> **Extract**
####
A number of studies have investigated the roles of excision repair cross complementation group 1 (ERCC1), ERCC2, and ERCC5 genes polymorphisms in the development of glioma; however, the results were inconsistent. Here, we performed a meta-analysis to investigate the association between 6 polymorphisms in the ERCC genes (rs3212986, rs11615, rs13181, rs1799793, rs238406, rs17655) and glioma risk.Methods:
The PubMed, Embase, and Web of science were searched up to September 6, 2016, for studies on the association between ERCC polymorphisms and glioma risk. A fixed-effects or random-effects model was used to calculate the pooled odds ratios based on the results from the heterogeneity tests. Sensitivity and cumulative meta-analyses were also performed.Results:
A total of 15 studies were eligible for the pooled analysis, conducted in 2 populations of ethnic descent: 8 Europeans and 7 Asians. The results showed that ERCC1 rs3212986 polymorphism was positively associated with glioma [AA vs CC: odds ratio (OR) = 1.298, 95% confidence interval (95% CI) = 1.043–1.230, P = .025]. Association of the ERCC2 rs13181 and rs1799793 polymorphisms was only observed in Asians (CC vs AA for rs13181: OR = 1.539, 95% CI = 1.122–2.109, P = .007; AA vs GG for rs1799793: OR = 1.474, 95% CI = 1.090–1.994, P = .012). However, no association was observed between glioma risk and ERCC1 rs11615, ERCC2 rs238406, and ERCC5 rs17655 polymorphisms. Moreover, sensitivity and cumulative meta-analyses confirmed the stability of the results.Conclusions:
Our meta-analysis indicated that the ERCC1 rs3212986 polymorphism and 2 polymorphisms in ERCC2 gene (rs13181 and rs1799793) contributed to the susceptibility of glioma.
####
> **Data shown**
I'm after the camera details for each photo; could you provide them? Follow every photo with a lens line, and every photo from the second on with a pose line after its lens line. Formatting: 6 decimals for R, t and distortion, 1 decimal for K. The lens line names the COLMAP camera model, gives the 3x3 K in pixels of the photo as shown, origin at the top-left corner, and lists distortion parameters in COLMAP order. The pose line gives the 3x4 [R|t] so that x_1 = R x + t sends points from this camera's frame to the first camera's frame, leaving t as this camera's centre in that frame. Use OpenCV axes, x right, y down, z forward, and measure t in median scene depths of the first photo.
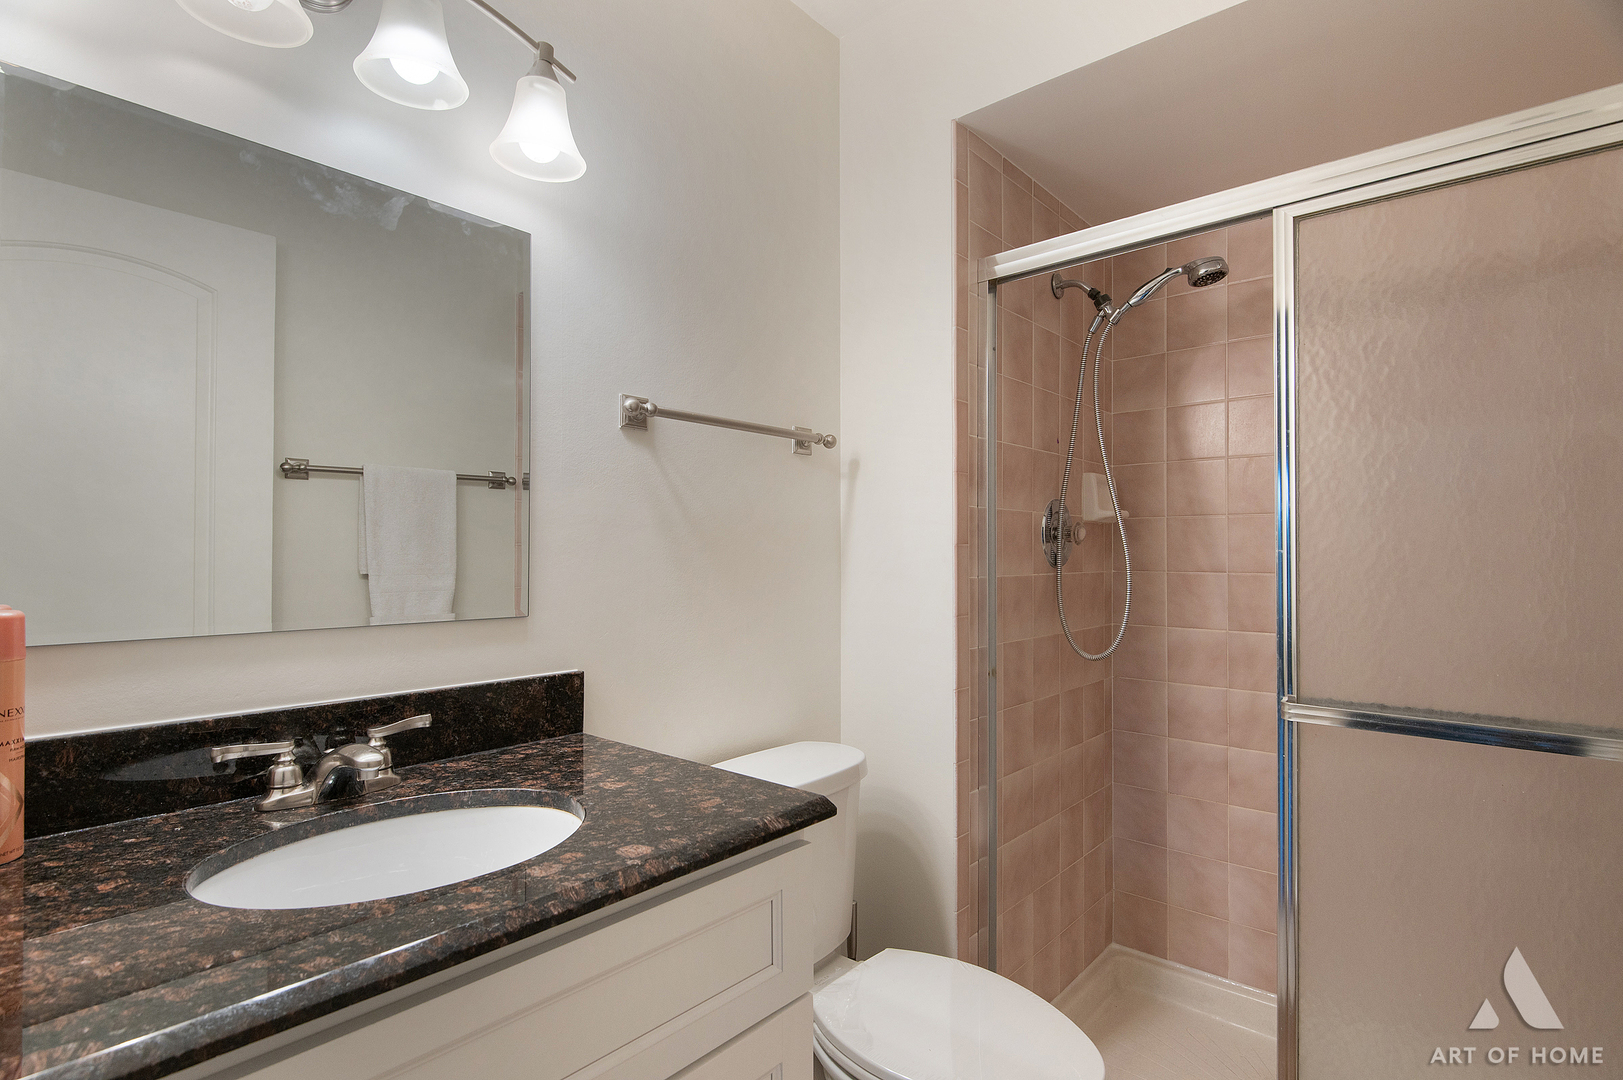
lens RADIAL K [[803.6, 0, 811.4], [0, 803.6, 540.0], [0, 0, 1]] dist [0.016515, -0.010015]
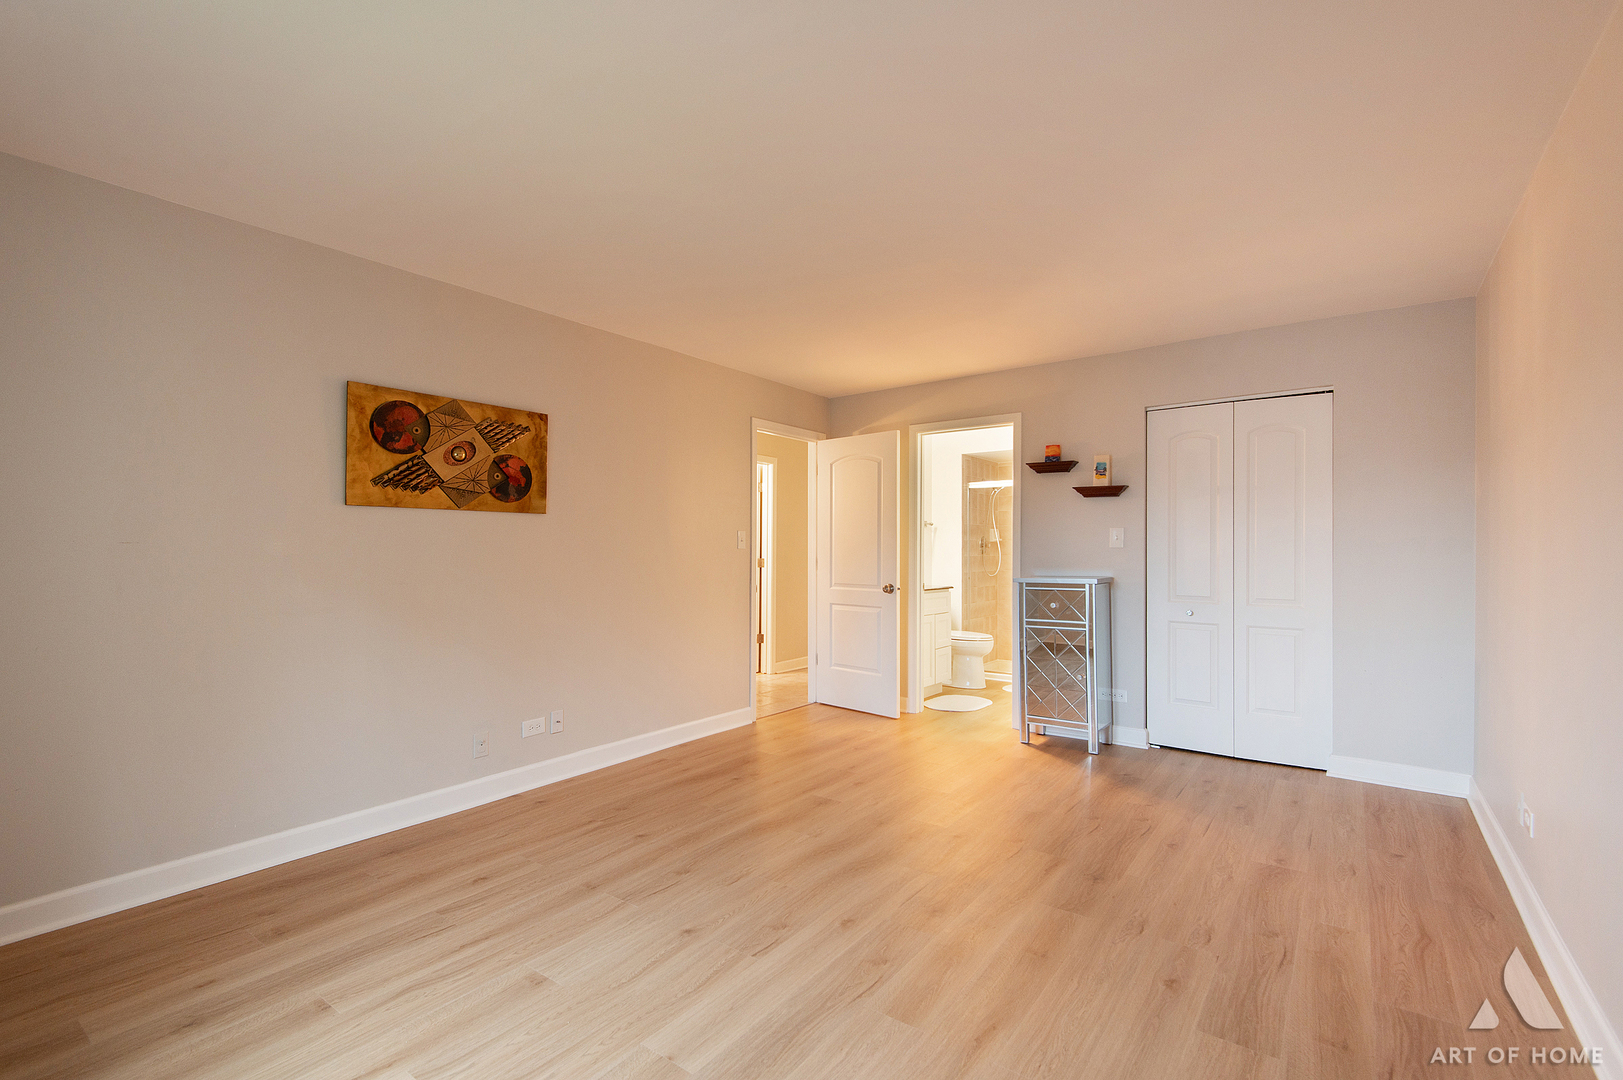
lens RADIAL K [[723.5, 0, 805.4], [0, 723.5, 543.6], [0, 0, 1]] dist [0.019829, -0.011948]
pose [[0.997324, 0.003891, 0.073010, -0.795794], [-0.004008, 0.999991, 0.001454, -0.018473], [-0.073004, -0.001743, 0.997330, -2.406323]]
####
> **What to do**
Do these statements agree with the glioma abstract? (a) The literature search covered studies up to September 6, 2016. (b) More of the eligible studies were conducted in Asians than in Europeans. (c) The ERCC5 rs17655 polymorphism was associated with glioma risk. Answer yes or no for each and quote the words that decide it.

> **Response box**
(a) Yes: "searched up to September 6, 2016"
(b) No: "8 Europeans and 7 Asians"
(c) No: "no association was observed between glioma risk and ERCC1 rs11615, ERCC2 rs238406, and ERCC5 rs17655 polymorphisms"